(数据集条目)
<<<<

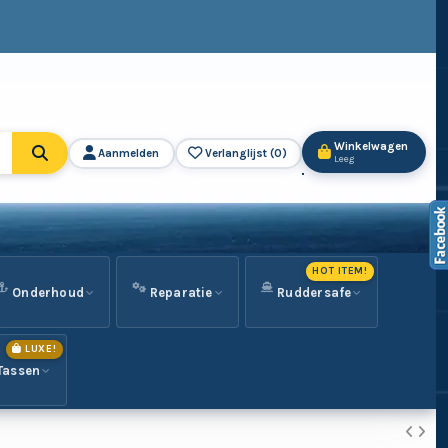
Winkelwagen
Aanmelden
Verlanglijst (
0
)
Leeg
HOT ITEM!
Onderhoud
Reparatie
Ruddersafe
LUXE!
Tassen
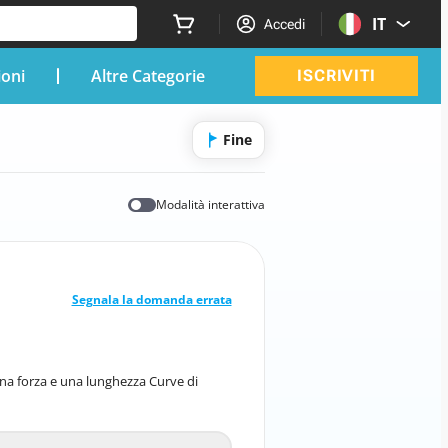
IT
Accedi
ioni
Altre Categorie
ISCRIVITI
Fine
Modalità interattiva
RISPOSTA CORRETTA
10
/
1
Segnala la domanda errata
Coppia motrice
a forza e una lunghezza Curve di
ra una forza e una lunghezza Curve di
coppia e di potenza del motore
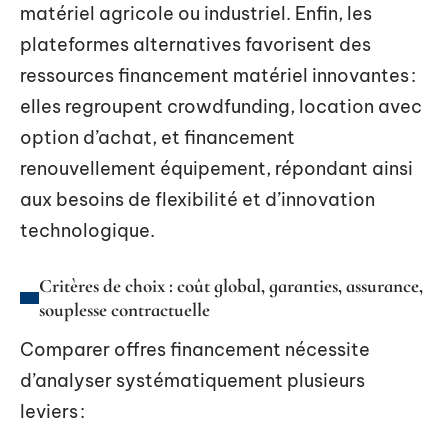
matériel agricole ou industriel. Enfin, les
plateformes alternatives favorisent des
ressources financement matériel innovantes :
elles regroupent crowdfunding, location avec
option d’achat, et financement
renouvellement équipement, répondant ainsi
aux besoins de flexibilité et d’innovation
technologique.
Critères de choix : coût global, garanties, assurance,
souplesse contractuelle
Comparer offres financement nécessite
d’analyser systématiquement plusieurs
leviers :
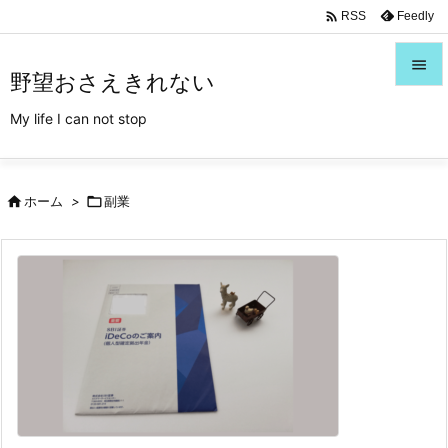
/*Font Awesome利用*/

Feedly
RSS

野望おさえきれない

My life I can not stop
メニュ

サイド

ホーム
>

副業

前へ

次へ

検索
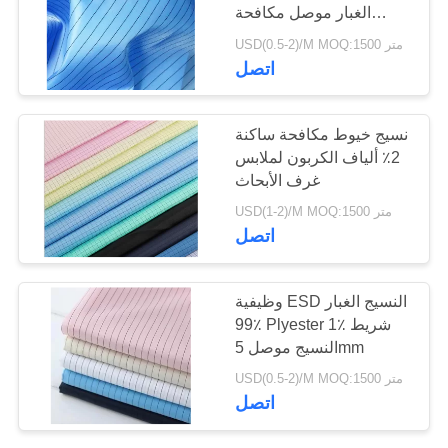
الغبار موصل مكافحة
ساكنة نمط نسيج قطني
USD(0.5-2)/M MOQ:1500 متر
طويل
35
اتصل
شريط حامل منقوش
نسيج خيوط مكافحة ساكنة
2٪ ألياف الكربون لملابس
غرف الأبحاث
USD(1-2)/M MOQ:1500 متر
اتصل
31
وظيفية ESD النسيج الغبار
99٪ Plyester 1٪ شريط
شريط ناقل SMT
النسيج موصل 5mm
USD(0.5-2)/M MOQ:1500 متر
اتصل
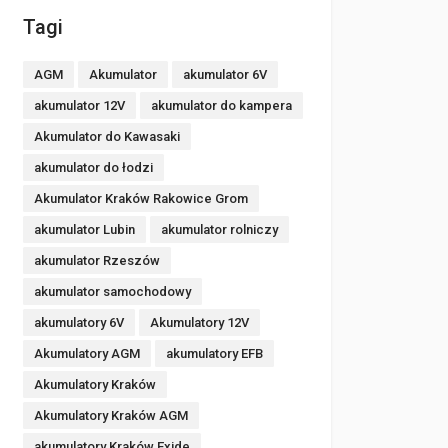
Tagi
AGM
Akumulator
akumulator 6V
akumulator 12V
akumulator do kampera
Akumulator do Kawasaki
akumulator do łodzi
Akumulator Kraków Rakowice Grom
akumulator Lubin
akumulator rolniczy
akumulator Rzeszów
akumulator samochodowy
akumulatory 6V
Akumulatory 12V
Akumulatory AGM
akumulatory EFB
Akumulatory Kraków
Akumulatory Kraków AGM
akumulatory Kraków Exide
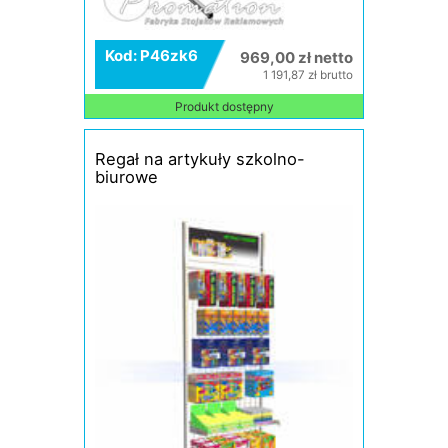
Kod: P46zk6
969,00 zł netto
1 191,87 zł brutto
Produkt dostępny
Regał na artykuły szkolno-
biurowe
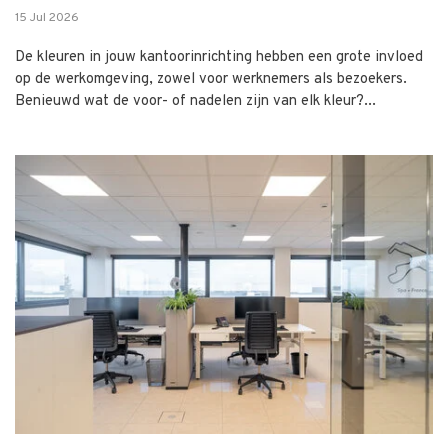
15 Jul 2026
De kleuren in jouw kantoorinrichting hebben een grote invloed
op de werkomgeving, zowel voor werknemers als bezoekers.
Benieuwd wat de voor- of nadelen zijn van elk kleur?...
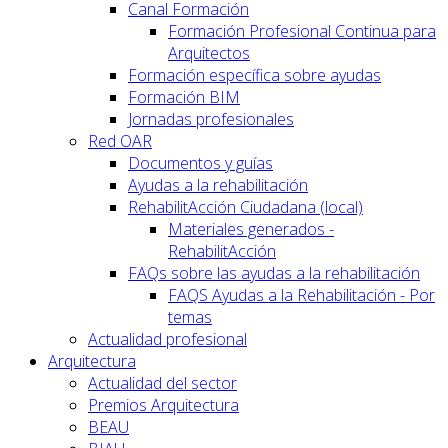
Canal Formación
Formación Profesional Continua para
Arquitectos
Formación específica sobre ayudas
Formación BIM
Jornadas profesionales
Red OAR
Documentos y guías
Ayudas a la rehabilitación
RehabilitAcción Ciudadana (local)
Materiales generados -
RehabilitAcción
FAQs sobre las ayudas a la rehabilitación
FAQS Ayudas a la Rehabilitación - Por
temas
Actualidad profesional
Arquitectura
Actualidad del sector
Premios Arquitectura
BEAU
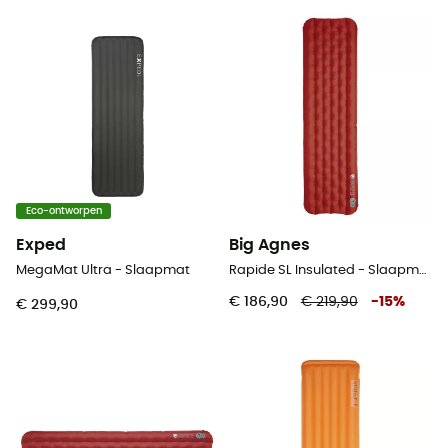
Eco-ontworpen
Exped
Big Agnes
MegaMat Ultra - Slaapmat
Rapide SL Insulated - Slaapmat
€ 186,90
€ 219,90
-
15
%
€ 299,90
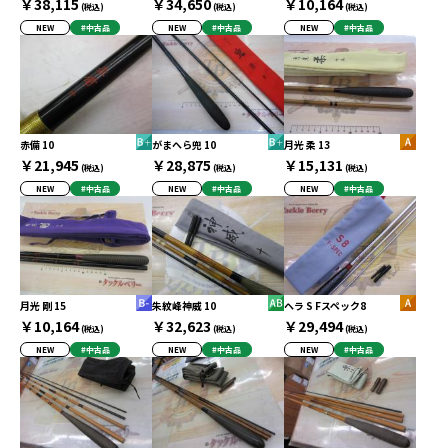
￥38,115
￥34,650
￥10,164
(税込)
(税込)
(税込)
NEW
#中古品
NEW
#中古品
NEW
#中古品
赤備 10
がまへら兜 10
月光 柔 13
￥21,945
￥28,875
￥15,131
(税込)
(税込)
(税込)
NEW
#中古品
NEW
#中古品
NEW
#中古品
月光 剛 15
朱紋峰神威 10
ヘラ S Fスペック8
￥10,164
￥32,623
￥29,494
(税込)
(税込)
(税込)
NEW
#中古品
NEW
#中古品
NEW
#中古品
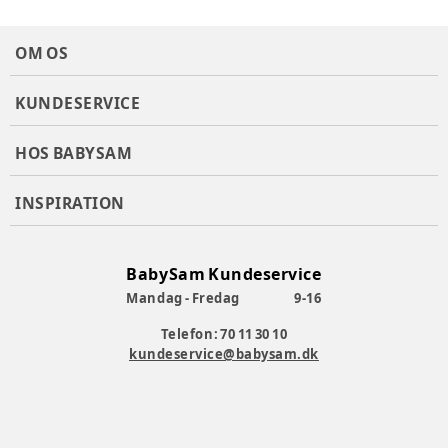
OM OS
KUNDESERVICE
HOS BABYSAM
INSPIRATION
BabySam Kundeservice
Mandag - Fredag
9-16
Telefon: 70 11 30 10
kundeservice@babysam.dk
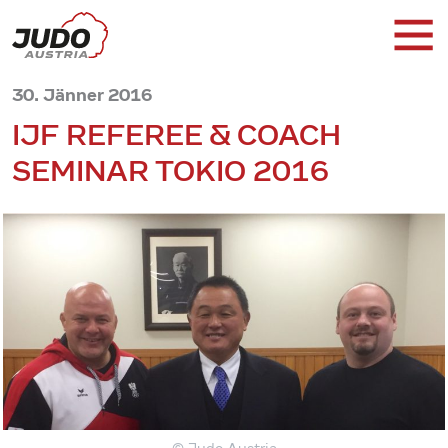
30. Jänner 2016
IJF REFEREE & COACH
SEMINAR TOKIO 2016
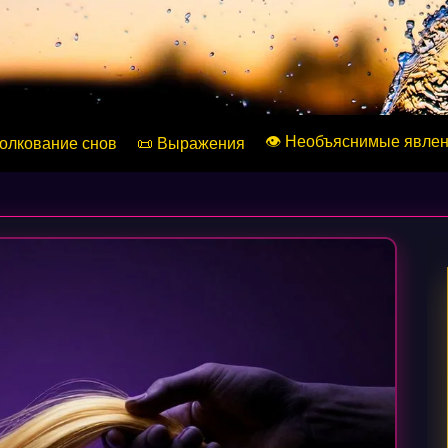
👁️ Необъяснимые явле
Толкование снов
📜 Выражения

>>>>
<<<<

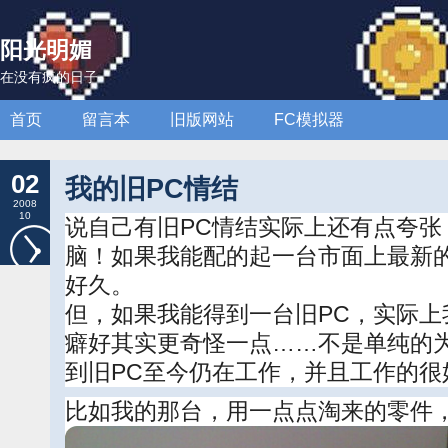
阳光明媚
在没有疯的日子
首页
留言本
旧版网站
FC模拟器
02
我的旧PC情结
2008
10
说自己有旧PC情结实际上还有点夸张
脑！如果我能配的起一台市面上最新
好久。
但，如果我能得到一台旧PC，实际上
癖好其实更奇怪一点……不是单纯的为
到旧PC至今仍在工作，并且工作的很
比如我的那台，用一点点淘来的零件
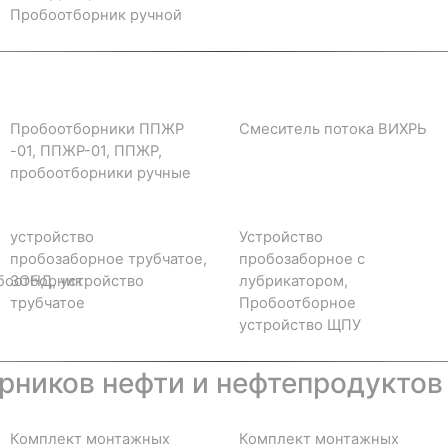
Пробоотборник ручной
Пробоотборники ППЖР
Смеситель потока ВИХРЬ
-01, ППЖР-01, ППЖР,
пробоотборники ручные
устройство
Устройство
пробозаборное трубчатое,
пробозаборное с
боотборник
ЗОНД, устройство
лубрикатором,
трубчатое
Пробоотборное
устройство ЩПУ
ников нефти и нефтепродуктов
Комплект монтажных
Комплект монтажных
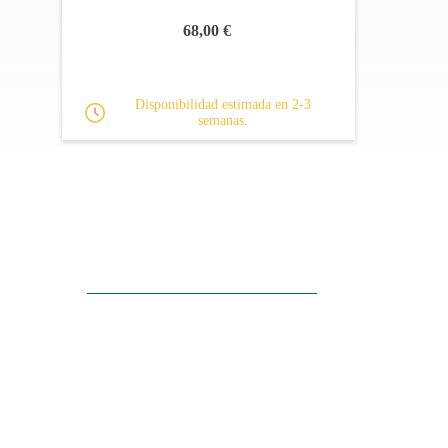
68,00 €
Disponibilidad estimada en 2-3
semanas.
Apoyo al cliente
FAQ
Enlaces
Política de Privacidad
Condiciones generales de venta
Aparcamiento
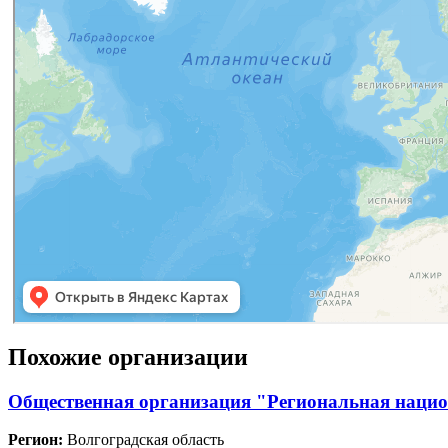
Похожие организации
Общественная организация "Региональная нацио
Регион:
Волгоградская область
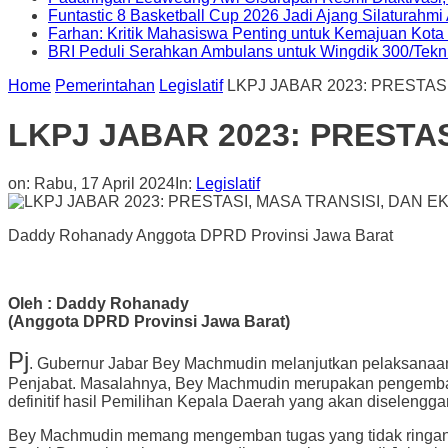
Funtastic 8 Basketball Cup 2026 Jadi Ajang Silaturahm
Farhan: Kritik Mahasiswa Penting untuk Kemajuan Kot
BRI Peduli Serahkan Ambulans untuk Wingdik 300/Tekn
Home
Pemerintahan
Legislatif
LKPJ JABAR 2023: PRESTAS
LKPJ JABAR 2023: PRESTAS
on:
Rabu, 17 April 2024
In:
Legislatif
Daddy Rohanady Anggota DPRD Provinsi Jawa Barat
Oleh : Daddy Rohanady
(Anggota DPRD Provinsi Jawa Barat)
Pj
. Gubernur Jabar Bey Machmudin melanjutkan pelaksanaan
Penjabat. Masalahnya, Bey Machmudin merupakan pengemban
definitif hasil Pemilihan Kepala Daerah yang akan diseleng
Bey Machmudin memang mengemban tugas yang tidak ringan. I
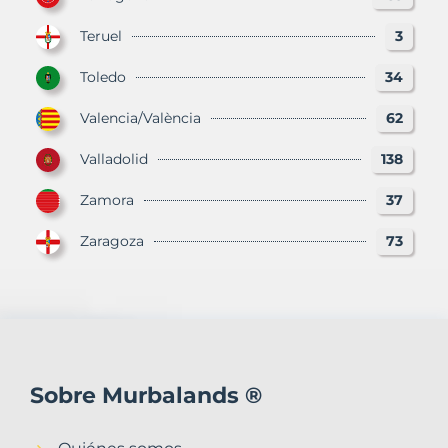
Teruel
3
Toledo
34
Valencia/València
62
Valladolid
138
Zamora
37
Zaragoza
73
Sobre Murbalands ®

>>>>

**练习任务**
请把记录中从含有“Eco-ontworpen”的那一行开始、到含有“kundeservice@babysam.dk”的那一行结束（两行都包括在内）的各行整理成 Markdown 表格，两列分别命名为“序号”和“内容”，略去空行，图片不要放进表格。

**练习作答**
| 序号 | 内容 |
|---|---|
| 1 | Eco-ontworpen |
| 2 | Exped |
| 3 | Big Agnes |
| 4 | MegaMat Ultra - Slaapmat |
| 5 | Rapide SL Insulated - Slaapmat |
| 6 | € 186,90 |
| 7 | € 219,90 |
| 8 | - |
| 9 | 15 |
| 10 | % |
| 11 | € 299,90 |
| 12 | ￥38,115 |
| 13 | ￥34,650 |
| 14 | ￥10,164 |
| 15 | (税込) |
| 16 | (税込) |
| 17 | (税込) |
| 18 | NEW |
| 19 | #中古品 |
| 20 | NEW |
| 21 | #中古品 |
| 22 | NEW |
| 23 | #中古品 |
| 24 | 赤備 10 |
| 25 | がまへら兜 10 |
| 26 | 月光 柔 13 |
| 27 | ￥21,945 |
| 28 | ￥28,875 |
| 29 | ￥15,131 |
| 30 | (税込) |
| 31 | (税込) |
| 32 | (税込) |
| 33 | NEW |
| 34 | #中古品 |
| 35 | NEW |
| 36 | #中古品 |
| 37 | NEW |
| 38 | #中古品 |
| 39 | 月光 剛 15 |
| 40 | 朱紋峰神威 10 |
| 41 | ヘラ S Fスペック8 |
| 42 | ￥10,164 |
| 43 | ￥32,623 |
| 44 | ￥29,494 |
| 45 | (税込) |
| 46 | (税込) |
| 47 | (税込) |
| 48 | NEW |
| 49 | #中古品 |
| 50 | NEW |
| 51 | #中古品 |
| 52 | NEW |
| 53 | #中古品 |
| 54 | OM OS |
| 55 | KUNDESERVICE |
| 56 | HOS BABYSAM |
| 57 | INSPIRATION |
| 58 | BabySam Kundeservice |
| 59 | Mandag - Fredag |
| 60 | 9-16 |
| 61 | Telefon: 70 11 30 10 |
| 62 | kundeservice@babysam.dk |